ありません。不平不満はうっ積しています。CPR結成の記事で私のことを見て、幹部からいじめを受けているとか、SOSが入ってきています。若い人が多い。個人で法的手段をとると職場にいられなくなる。一つ一つ解決するだけではなく、底流にある管理体制だとか、刑務官の仕事に対する誇りを取り戻すこととか、そういうことをやっていきたいと思っています。
――職員はずっと同じ部門にいるのですか?
全部を回る人は少ない。事務部門は少数で膨大な事務をこなすので、事務能力がある人が行く。処遇部門は規律で抑えているので、代替がきくようです。
――カウンセリングの仕事もあるのですか?
人的な面で立ち遅れています。「社会一般の不安を除去する」といった意味で、保安警備の職員がほとんどになり、専門技術を持ったスタッフの養成・採用は遅れているんです。
――ヨーロッパでは、保安スタッフも受刑者とのグループ・ディスカッションなどをするが。
一番のネックは刑務作業に時間を取られることかもしれません。
――刑務官と受刑者はおたがいをどう呼んでいるのですか?
「おやじさん」は関西、関東やA級施設では「先生」と呼ばせている例が多い。今は「担当さん」というのが主流かもしれない。
収容者は、名前で呼んでいる。女子の施設は「さん」づけ、男子は呼び捨てです。
――刑務官の状況をどう変えたらよいか?
刑務官も指示待ち人間になっている。下から処遇について意見を言えば、「お前偏っているんじゃないか」とレッテルを貼られる。現実に受刑者を扱う下の人たちをスタッフとして認め、表現の自由を与え、監獄の改革について物の言えるような体制作りが一番大事です。

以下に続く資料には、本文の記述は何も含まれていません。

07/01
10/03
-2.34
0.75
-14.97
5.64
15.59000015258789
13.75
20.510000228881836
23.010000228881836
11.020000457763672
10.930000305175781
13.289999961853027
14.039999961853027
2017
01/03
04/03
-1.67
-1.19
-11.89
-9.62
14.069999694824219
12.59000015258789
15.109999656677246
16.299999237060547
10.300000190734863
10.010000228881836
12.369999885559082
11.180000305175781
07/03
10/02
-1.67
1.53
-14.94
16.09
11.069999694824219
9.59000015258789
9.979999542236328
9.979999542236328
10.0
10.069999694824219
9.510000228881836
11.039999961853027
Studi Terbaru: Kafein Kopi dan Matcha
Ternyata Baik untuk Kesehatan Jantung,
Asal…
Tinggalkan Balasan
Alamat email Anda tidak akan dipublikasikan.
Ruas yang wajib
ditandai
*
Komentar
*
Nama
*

20年前は、弁論大会で死刑廃止を刑務官が真剣に論じたりしていました。開放処遇がで
きたのが1964年−68年頃までで、この頃は、そういう試みを各施設で一生懸命やった。70年安保の頃から警備主体になり、今もそれをそのまま引きずっている。幹部の資質の問題もあると思います。犯罪者の更生という動機で刑務官になったキャリアがいれば変わるのでしょうが、おそらく一人もいない。大蔵省に行けないから法務省に来たとか。1968年頃で監獄の改革の波が断ち切られてしまったのは、非常に残念に思っています。

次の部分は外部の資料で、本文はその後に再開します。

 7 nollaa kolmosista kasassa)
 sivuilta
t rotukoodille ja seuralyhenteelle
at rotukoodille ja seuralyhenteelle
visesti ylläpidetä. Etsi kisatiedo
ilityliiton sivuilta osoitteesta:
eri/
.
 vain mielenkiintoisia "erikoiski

――センターの活動には第一線の刑務官の支持が必要だと思いますが。
そう思う。しかし、日々仕事に追われて忙しすぎる。大蔵省は「金も人も増やさない、それでできることをやりなさい」と。法務省も「それで結構です」ということでやっている。内部で処遇改革を試みた人もいるが、現場の施設長などから「理想論は分かるが、それでは管理できない」と言われてなかなか発展しない。監獄人権センターなど市民が、大蔵省に働きかけるのも大事なことです。これから問題意識を持った人たちが幹部になっていくと、中も変わっていくと思う。
――今日はどうもありがとうございました。